[Exercise requirements]
Starting at the line with "right elbow: (258, 168)" and ending at the line with "left front paw: (489, 369)", print exactly the lines of the entries below. Pictures do not belong in the copy.

[Exercise data]
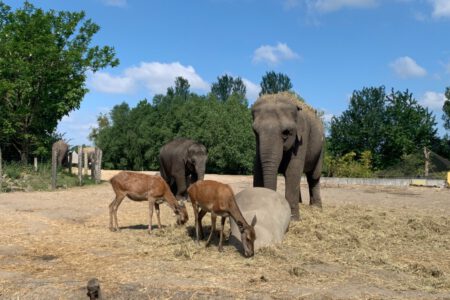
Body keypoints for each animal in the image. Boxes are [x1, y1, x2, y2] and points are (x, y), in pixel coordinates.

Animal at [253, 91, 324, 220]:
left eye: (286, 133)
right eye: (255, 132)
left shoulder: (302, 138)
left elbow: (293, 169)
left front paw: (293, 219)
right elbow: (258, 168)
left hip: (321, 148)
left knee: (314, 176)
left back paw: (317, 208)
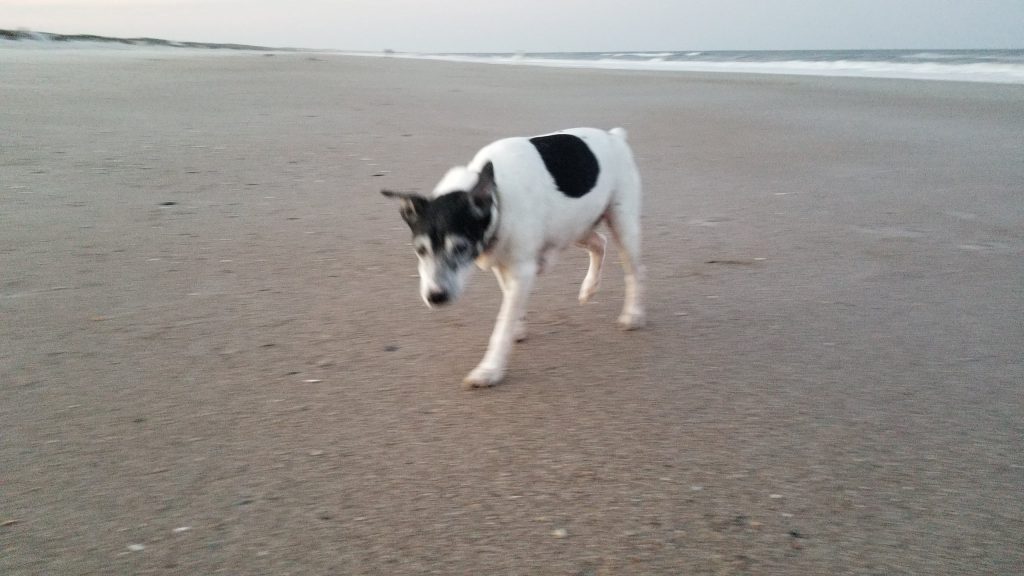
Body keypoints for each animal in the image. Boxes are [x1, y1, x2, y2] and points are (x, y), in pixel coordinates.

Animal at [380, 125, 643, 385]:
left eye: (461, 248)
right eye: (420, 250)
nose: (436, 296)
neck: (497, 199)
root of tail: (614, 136)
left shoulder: (521, 271)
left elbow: (502, 325)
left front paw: (489, 369)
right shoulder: (502, 265)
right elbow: (509, 300)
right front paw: (518, 325)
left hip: (622, 225)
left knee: (634, 270)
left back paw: (633, 314)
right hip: (575, 227)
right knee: (600, 243)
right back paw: (589, 288)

[The answer]
right elbow: (258, 168)
left hip: (321, 148)
left knee: (314, 176)
left back paw: (317, 208)
Body keypoints for each animal in the image. Boxes are [x1, y1, x2, y2] and points are (x, y), in pixel coordinates.

Animal at [380, 125, 643, 385]:
left eye: (461, 248)
right eye: (420, 250)
nose: (436, 296)
neck: (497, 199)
root of tail: (614, 136)
left shoulder: (521, 271)
left elbow: (502, 325)
left front paw: (489, 369)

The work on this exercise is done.